- Work instructions -
Please output the following lines exactly, character for character.

(Sources of plain-text documents)
BEGIN

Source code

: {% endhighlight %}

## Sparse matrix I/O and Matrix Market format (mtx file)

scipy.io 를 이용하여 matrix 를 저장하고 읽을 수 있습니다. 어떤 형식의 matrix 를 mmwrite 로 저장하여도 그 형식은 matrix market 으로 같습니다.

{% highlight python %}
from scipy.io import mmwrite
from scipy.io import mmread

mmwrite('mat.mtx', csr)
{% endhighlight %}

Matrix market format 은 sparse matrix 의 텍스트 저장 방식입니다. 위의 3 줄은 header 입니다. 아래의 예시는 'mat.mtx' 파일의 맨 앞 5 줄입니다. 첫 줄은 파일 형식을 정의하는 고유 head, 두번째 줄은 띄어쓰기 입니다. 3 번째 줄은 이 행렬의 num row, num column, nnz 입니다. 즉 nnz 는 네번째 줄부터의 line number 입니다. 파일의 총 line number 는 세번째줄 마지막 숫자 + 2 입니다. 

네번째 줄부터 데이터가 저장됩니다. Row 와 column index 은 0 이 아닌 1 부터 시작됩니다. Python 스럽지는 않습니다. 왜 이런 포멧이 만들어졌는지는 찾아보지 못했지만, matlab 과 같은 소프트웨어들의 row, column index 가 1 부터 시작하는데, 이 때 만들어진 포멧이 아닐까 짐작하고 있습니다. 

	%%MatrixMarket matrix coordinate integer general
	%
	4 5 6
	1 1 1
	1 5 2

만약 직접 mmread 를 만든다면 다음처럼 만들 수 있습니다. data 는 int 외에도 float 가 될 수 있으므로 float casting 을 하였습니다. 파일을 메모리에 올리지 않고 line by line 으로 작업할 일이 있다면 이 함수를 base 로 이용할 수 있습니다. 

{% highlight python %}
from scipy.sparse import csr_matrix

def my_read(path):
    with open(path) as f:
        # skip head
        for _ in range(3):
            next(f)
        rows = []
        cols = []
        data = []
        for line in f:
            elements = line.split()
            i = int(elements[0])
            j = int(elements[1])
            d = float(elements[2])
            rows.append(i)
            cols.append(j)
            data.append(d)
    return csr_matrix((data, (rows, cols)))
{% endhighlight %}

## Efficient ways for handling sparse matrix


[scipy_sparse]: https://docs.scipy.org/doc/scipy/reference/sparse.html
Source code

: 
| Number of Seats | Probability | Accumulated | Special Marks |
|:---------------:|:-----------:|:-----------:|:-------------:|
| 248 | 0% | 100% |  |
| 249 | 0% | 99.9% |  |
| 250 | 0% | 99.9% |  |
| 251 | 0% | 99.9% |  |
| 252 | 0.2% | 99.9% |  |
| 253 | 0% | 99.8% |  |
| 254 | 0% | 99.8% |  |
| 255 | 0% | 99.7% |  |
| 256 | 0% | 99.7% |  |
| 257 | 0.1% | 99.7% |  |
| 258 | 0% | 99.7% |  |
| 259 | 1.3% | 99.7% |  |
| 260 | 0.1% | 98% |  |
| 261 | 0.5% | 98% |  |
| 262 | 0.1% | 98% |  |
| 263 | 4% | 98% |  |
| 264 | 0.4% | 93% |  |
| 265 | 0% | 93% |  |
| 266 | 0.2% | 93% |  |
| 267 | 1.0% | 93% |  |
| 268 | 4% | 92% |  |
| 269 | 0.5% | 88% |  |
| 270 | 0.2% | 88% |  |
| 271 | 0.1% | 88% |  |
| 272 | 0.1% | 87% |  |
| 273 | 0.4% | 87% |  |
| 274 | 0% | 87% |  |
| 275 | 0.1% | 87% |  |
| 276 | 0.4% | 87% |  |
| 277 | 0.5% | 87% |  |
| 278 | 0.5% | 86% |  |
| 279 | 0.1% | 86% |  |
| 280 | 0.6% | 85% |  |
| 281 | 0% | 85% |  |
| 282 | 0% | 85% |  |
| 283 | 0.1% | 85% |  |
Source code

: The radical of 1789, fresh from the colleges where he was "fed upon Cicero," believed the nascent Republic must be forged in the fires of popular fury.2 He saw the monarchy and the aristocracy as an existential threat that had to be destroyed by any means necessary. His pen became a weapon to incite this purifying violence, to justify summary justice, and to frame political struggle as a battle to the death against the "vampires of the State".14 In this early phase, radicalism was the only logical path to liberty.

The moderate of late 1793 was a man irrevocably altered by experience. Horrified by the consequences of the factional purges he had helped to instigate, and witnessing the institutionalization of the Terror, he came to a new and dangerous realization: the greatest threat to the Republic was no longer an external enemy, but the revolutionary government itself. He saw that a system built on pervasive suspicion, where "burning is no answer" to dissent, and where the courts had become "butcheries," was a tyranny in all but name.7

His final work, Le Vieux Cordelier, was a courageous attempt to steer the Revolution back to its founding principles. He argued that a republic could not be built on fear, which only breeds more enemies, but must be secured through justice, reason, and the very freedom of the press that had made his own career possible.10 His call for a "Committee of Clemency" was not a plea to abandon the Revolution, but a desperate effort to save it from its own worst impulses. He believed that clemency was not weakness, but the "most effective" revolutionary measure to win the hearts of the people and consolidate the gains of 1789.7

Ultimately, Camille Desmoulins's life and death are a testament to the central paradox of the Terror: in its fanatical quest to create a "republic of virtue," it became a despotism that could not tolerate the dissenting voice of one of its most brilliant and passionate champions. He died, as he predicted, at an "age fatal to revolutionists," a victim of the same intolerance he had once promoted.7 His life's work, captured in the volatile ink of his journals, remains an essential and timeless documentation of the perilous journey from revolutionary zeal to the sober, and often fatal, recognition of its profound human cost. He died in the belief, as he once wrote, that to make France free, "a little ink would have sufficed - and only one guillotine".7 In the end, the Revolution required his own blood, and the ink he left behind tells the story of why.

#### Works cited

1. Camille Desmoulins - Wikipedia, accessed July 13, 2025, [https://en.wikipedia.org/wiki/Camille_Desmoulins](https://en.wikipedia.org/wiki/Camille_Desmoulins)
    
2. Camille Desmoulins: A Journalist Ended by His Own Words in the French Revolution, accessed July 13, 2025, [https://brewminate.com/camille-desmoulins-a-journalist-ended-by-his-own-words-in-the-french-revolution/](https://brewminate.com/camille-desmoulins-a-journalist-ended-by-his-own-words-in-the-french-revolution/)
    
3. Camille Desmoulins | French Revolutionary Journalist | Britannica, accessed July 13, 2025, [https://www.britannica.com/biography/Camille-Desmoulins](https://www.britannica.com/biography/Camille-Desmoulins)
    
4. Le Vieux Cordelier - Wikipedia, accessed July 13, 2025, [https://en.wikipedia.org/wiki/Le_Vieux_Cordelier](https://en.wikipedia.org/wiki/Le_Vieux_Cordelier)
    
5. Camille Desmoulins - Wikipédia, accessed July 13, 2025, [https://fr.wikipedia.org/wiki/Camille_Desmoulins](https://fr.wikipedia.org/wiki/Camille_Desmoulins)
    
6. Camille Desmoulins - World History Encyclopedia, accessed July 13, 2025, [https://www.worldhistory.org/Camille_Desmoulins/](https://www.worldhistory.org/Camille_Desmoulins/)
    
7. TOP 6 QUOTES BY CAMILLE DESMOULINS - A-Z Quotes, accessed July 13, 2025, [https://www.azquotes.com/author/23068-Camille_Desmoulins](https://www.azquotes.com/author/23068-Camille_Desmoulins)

END

- Response to the task -
Source code

: {% endhighlight %}

## Sparse matrix I/O and Matrix Market format (mtx file)

scipy.io 를 이용하여 matrix 를 저장하고 읽을 수 있습니다. 어떤 형식의 matrix 를 mmwrite 로 저장하여도 그 형식은 matrix market 으로 같습니다.

{% highlight python %}
from scipy.io import mmwrite
from scipy.io import mmread

mmwrite('mat.mtx', csr)
{% endhighlight %}

Matrix market format 은 sparse matrix 의 텍스트 저장 방식입니다. 위의 3 줄은 header 입니다. 아래의 예시는 'mat.mtx' 파일의 맨 앞 5 줄입니다. 첫 줄은 파일 형식을 정의하는 고유 head, 두번째 줄은 띄어쓰기 입니다. 3 번째 줄은 이 행렬의 num row, num column, nnz 입니다. 즉 nnz 는 네번째 줄부터의 line number 입니다. 파일의 총 line number 는 세번째줄 마지막 숫자 + 2 입니다. 

네번째 줄부터 데이터가 저장됩니다. Row 와 column index 은 0 이 아닌 1 부터 시작됩니다. Python 스럽지는 않습니다. 왜 이런 포멧이 만들어졌는지는 찾아보지 못했지만, matlab 과 같은 소프트웨어들의 row, column index 가 1 부터 시작하는데, 이 때 만들어진 포멧이 아닐까 짐작하고 있습니다. 

	%%MatrixMarket matrix coordinate integer general
	%
	4 5 6
	1 1 1
	1 5 2

만약 직접 mmread 를 만든다면 다음처럼 만들 수 있습니다. data 는 int 외에도 float 가 될 수 있으므로 float casting 을 하였습니다. 파일을 메모리에 올리지 않고 line by line 으로 작업할 일이 있다면 이 함수를 base 로 이용할 수 있습니다. 

{% highlight python %}
from scipy.sparse import csr_matrix

def my_read(path):
    with open(path) as f:
        # skip head
        for _ in range(3):
            next(f)
        rows = []
        cols = []
        data = []
        for line in f:
            elements = line.split()
            i = int(elements[0])
            j = int(elements[1])
            d = float(elements[2])
            rows.append(i)
            cols.append(j)
            data.append(d)
    return csr_matrix((data, (rows, cols)))
{% endhighlight %}

## Efficient ways for handling sparse matrix


[scipy_sparse]: https://docs.scipy.org/doc/scipy/reference/sparse.html
Source code

: 
| Number of Seats | Probability | Accumulated | Special Marks |
|:---------------:|:-----------:|:-----------:|:-------------:|
| 248 | 0% | 100% |  |
| 249 | 0% | 99.9% |  |
| 250 | 0% | 99.9% |  |
| 251 | 0% | 99.9% |  |
| 252 | 0.2% | 99.9% |  |
| 253 | 0% | 99.8% |  |
| 254 | 0% | 99.8% |  |
| 255 | 0% | 99.7% |  |
| 256 | 0% | 99.7% |  |
| 257 | 0.1% | 99.7% |  |
| 258 | 0% | 99.7% |  |
| 259 | 1.3% | 99.7% |  |
| 260 | 0.1% | 98% |  |
| 261 | 0.5% | 98% |  |
| 262 | 0.1% | 98% |  |
| 263 | 4% | 98% |  |
| 264 | 0.4% | 93% |  |
| 265 | 0% | 93% |  |
| 266 | 0.2% | 93% |  |
| 267 | 1.0% | 93% |  |
| 268 | 4% | 92% |  |
| 269 | 0.5% | 88% |  |
| 270 | 0.2% | 88% |  |
| 271 | 0.1% | 88% |  |
| 272 | 0.1% | 87% |  |
| 273 | 0.4% | 87% |  |
| 274 | 0% | 87% |  |
| 275 | 0.1% | 87% |  |
| 276 | 0.4% | 87% |  |
| 277 | 0.5% | 87% |  |
| 278 | 0.5% | 86% |  |
| 279 | 0.1% | 86% |  |
| 280 | 0.6% | 85% |  |
| 281 | 0% | 85% |  |
| 282 | 0% | 85% |  |
| 283 | 0.1% | 85% |  |
Source code

: The radical of 1789, fresh from the colleges where he was "fed upon Cicero," believed the nascent Republic must be forged in the fires of popular fury.2 He saw the monarchy and the aristocracy as an existential threat that had to be destroyed by any means necessary. His pen became a weapon to incite this purifying violence, to justify summary justice, and to frame political struggle as a battle to the death against the "vampires of the State".14 In this early phase, radicalism was the only logical path to liberty.

The moderate of late 1793 was a man irrevocably altered by experience. Horrified by the consequences of the factional purges he had helped to instigate, and witnessing the institutionalization of the Terror, he came to a new and dangerous realization: the greatest threat to the Republic was no longer an external enemy, but the revolutionary government itself. He saw that a system built on pervasive suspicion, where "burning is no answer" to dissent, and where the courts had become "butcheries," was a tyranny in all but name.7

His final work, Le Vieux Cordelier, was a courageous attempt to steer the Revolution back to its founding principles. He argued that a republic could not be built on fear, which only breeds more enemies, but must be secured through justice, reason, and the very freedom of the press that had made his own career possible.10 His call for a "Committee of Clemency" was not a plea to abandon the Revolution, but a desperate effort to save it from its own worst impulses. He believed that clemency was not weakness, but the "most effective" revolutionary measure to win the hearts of the people and consolidate the gains of 1789.7

Ultimately, Camille Desmoulins's life and death are a testament to the central paradox of the Terror: in its fanatical quest to create a "republic of virtue," it became a despotism that could not tolerate the dissenting voice of one of its most brilliant and passionate champions. He died, as he predicted, at an "age fatal to revolutionists," a victim of the same intolerance he had once promoted.7 His life's work, captured in the volatile ink of his journals, remains an essential and timeless documentation of the perilous journey from revolutionary zeal to the sober, and often fatal, recognition of its profound human cost. He died in the belief, as he once wrote, that to make France free, "a little ink would have sufficed - and only one guillotine".7 In the end, the Revolution required his own blood, and the ink he left behind tells the story of why.

#### Works cited

1. Camille Desmoulins - Wikipedia, accessed July 13, 2025, [https://en.wikipedia.org/wiki/Camille_Desmoulins](https://en.wikipedia.org/wiki/Camille_Desmoulins)
    
2. Camille Desmoulins: A Journalist Ended by His Own Words in the French Revolution, accessed July 13, 2025, [https://brewminate.com/camille-desmoulins-a-journalist-ended-by-his-own-words-in-the-french-revolution/](https://brewminate.com/camille-desmoulins-a-journalist-ended-by-his-own-words-in-the-french-revolution/)
    
3. Camille Desmoulins | French Revolutionary Journalist | Britannica, accessed July 13, 2025, [https://www.britannica.com/biography/Camille-Desmoulins](https://www.britannica.com/biography/Camille-Desmoulins)
    
4. Le Vieux Cordelier - Wikipedia, accessed July 13, 2025, [https://en.wikipedia.org/wiki/Le_Vieux_Cordelier](https://en.wikipedia.org/wiki/Le_Vieux_Cordelier)
    
5. Camille Desmoulins - Wikipédia, accessed July 13, 2025, [https://fr.wikipedia.org/wiki/Camille_Desmoulins](https://fr.wikipedia.org/wiki/Camille_Desmoulins)
    
6. Camille Desmoulins - World History Encyclopedia, accessed July 13, 2025, [https://www.worldhistory.org/Camille_Desmoulins/](https://www.worldhistory.org/Camille_Desmoulins/)
    
7. TOP 6 QUOTES BY CAMILLE DESMOULINS - A-Z Quotes, accessed July 13, 2025, [https://www.azquotes.com/author/23068-Camille_Desmoulins](https://www.azquotes.com/author/23068-Camille_Desmoulins)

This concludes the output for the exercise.